Kabinet: Nederland blijft pro-Europees
Het nieuwe kabinet vaart geen anti-Europese of eurosceptische koers. Het zal de voorgenomen uitbreiding van de EU met nieuwe lidstaten uit Midden- en Oost-Europa ook niet blokkeren als Nederland zijn zin niet krijgt bij de hervorming van het Europese landbouwbeleid.

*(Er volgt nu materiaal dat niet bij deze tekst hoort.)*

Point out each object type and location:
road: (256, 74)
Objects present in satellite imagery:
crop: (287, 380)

Dat benadrukten premier Balkenende en minister De Hoop Scheffer (Buitenlandse Zaken) donderdag tijdens het jaarlijkse kamerdebat over de ”Staat van de Europese Unie”. Zij verzetten zich krachtig tegen de beeldvorming dat Nederland binnen het verband van de EU momenteel een risicofactor zou zijn. Ook staatssecretaris Nicolaï (Europese Zaken) herkent zich daar niet in.

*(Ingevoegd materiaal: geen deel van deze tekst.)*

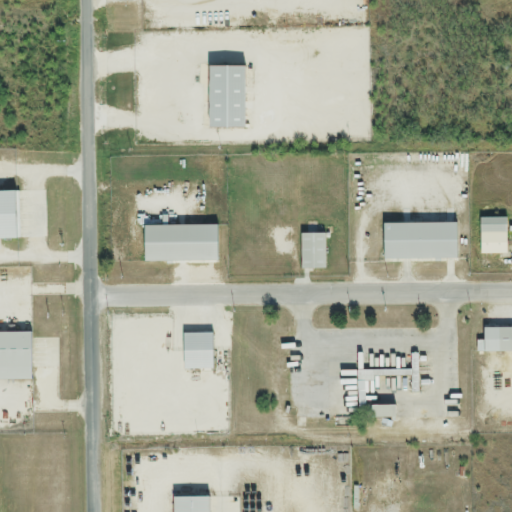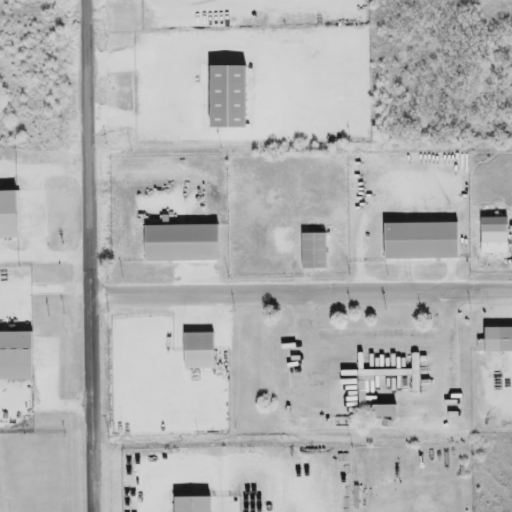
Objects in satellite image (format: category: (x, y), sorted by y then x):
road: (156, 89)
road: (301, 98)
road: (33, 212)
building: (2, 217)
building: (491, 237)
building: (417, 243)
building: (175, 244)
building: (177, 244)
building: (311, 251)
road: (87, 255)
road: (300, 298)
building: (496, 340)
building: (11, 357)
road: (376, 398)
building: (379, 413)
building: (183, 504)
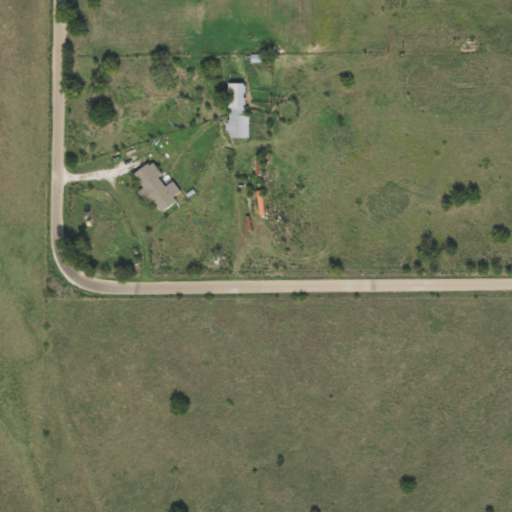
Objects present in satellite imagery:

Het idee dat Nederland in het Europese integratieproces op de rem gaat staan, bestaat niet alleen in het buitenland, maar ook bij de oppositie in de Tweede Kamer. Volgens PvdA-kamerlid Melkert vertoont het kabinet een schrijnend gebrek aan leiderschap, waar de reputatie van Nederland onder druk staat. „Aan Europese normen en waarden heeft het kabinet kennelijk lak”, oordeelde zijn collega Karimi (GroenLinks). D66-leider De Graaf vindt het kabinet „ambitieloos.”
Zelfs ChristenUnie-kamerlid Rouvoet waarschuwde voor „een doorschieten in die andere eurohouding.” Op zich waardeert hij het, net als SGP-kamerlid Van der Staaij, dat het kabinet-Balkenende zich niet uitput in visionaire vergezichten op een federalistisch Europa, maar een realistischer koers inzet. Hij waarschuwde echter voor „een in zichzelf gekeerd nationalisme, met een fixatie op grenzen en een overaccentuering van het nationaal eigenbelang.”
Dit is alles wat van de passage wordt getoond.